EXTRACT TO READ →
--- START ---
In a possible implementation form, the reinforcement learning may comprise Q-learning.
Q-learning may refer to a RL algorithm which is distinguished by not requiring a model of the environment, and which is used to learn the value of an action in a particular state of the environment (expressed as the expected value of the total reward following said action). As such, Q-learning implies a low implementation effort. In accordance with Q-learning, the agent maximizes its total reward by adding a maximum reward attainable from future states to the reward for achieving its current state, effectively influencing the current action by the potential future reward.
In a possible implementation form, the policy may define an expected value of a total reward for the selected command output given the interaction history associated with the user; and the value function may comprise a sum of immediate rewards associated with the interaction history.
In a possible implementation form, the honeypot entity may further be configured to, so as to adapt the policy: update the expected value of the total reward for the selected command output in dependence of the interaction history, the selected command output, and the immediate reward.
In a possible implementation form, the interaction history may comprise one or more most recent received commands associated with the user.
This may define an inelaborate set S of states.
In a possible implementation form, the interaction history may comprise the one or more most recent commands associated with the user and respective selected command outputs.
This may define an elaborate set S of states.
In a possible implementation form, the immediate reward may comprise at least one of: a negative first value upon discontinued interaction with the user; a positive second value upon continued interaction with the user; and a positive third value if the received command is not included in the knowledge base.
This may facilitate attaining as much threat intelligence as possible, by rewarding interaction with the user and/or learning new commands.
--- END ---
STUDY MATERIAL →
--- START ---
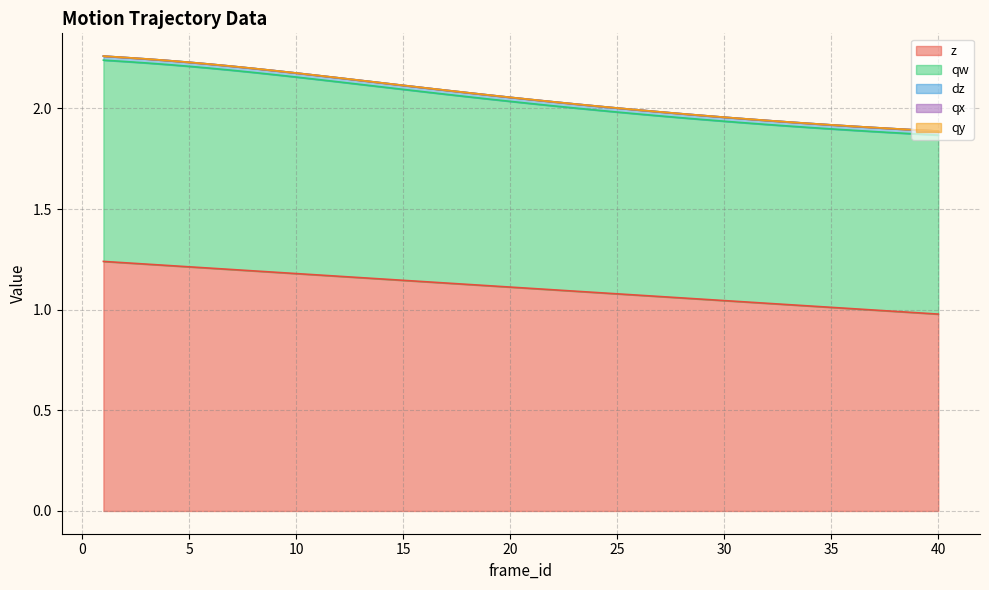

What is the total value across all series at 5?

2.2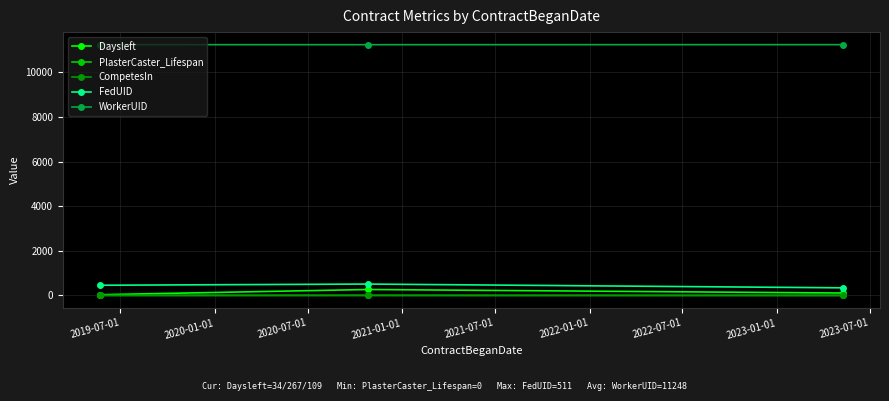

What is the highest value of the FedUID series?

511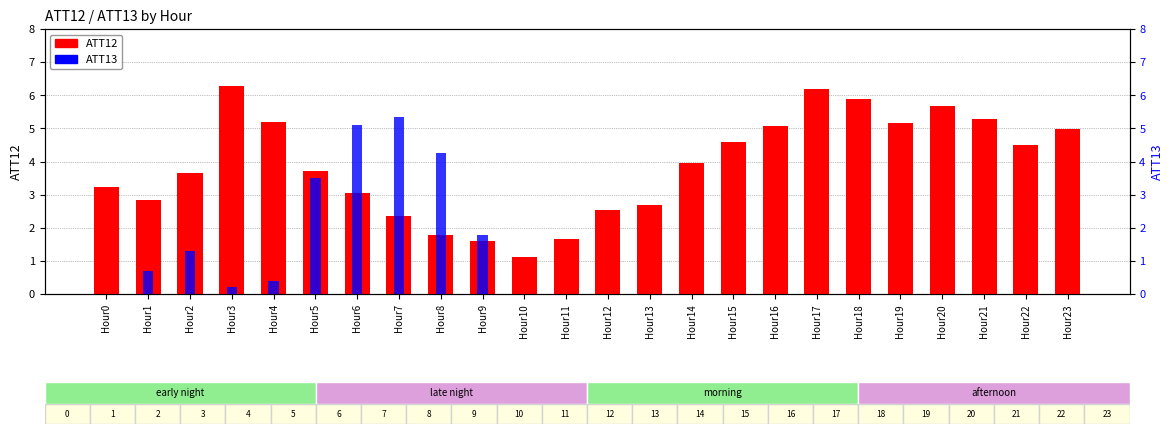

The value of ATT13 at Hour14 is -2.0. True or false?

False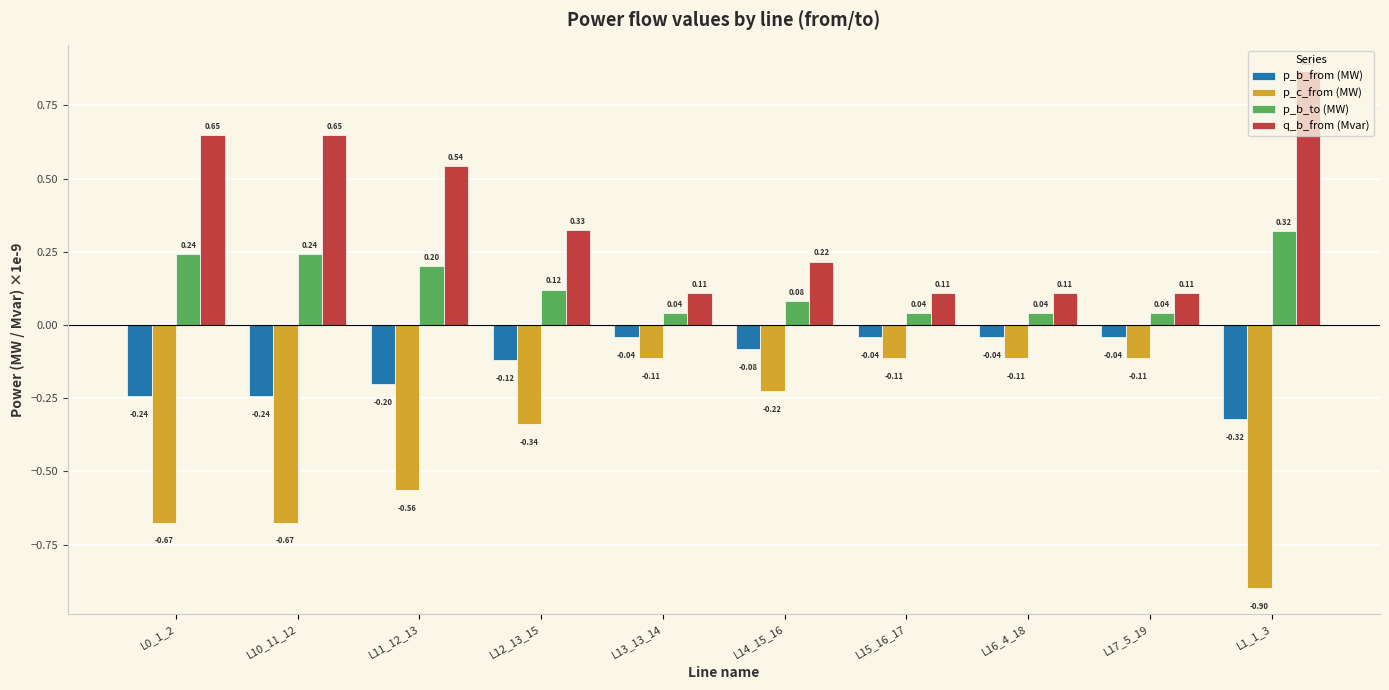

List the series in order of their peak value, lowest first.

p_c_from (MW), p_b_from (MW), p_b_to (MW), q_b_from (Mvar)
--- END ---
REQUIRED WORK →
(A) In the honeypot text above, rewrite the paragraph beginning "Q-learning may refer to" as a brief bulleted list that keeps its main facts.
(B) List every value that the honeypot text above says the immediate reward may comprise, along with the condition for each.
(C) Write the next paragraph of the honeypot text above, picking up after its final sentence.

SET OF ANSWERS →
(A)
- Q-learning is a reinforcement learning algorithm that needs no model of the environment.
- It learns the value of an action in a given state, expressed as the expected total reward after that action.
- It therefore requires little implementation effort.
- The agent maximizes its total reward by adding the maximum reward attainable from future states to the reward for reaching its current state, so potential future reward shapes the current action.

(B)
- A negative first value, upon discontinued interaction with the user
- A positive second value, upon continued interaction with the user
- A positive third value, if the received command is not included in the knowledge base

(C)
In a possible implementation form, the command assessment may be required if the received command is not included in the knowledge base.
This may yield new responses when no responses are available.
In a possible implementation form, the command assessment may be required if the received command is not associated with at least one command output for which the reward is in excess of a threshold.
This may yield new responses when available responses provide no satisfactory reward.
In a possible implementation form, the command assessment may be required if the at least one associated command output requires a refresh in accordance with a refresh probability.
This may implement a probabilistic forwarding of received commands to backend systems so as to refresh the knowledge base.
In a possible implementation form, the honeypot entity may further be configured to, so as to arrange for execution of the received command: classify the received command; and arrange for execution of the received command by the number of controlled backend systems in accordance with the classification.
This may enhance a fit of the command outputs received from the backend systems by learning which backend systems should be used for respective attacks/commands.
In a possible implementation form, the honeypot entity may further be configured to, so as to classify the received command: classify the received command into one or more of: a command of a UNIX computer system; a command of a Windows® computer system; a command of a network routing system; and a command of an Internet of Things (IoT) device.
This may specifically enhance a fit of the command outputs received from UNIX, Windows®, network routing and/or IoT-based backend systems.
In a possible implementation form, the honeypot entity may further be configured to: suggest enhancing a functionality of the number of controlled backend systems responsive to the retrieved first set of command outputs comprising zero command outputs.
This may enhance the controlled backend by augmenting their capabilities when appropriate responses are missing.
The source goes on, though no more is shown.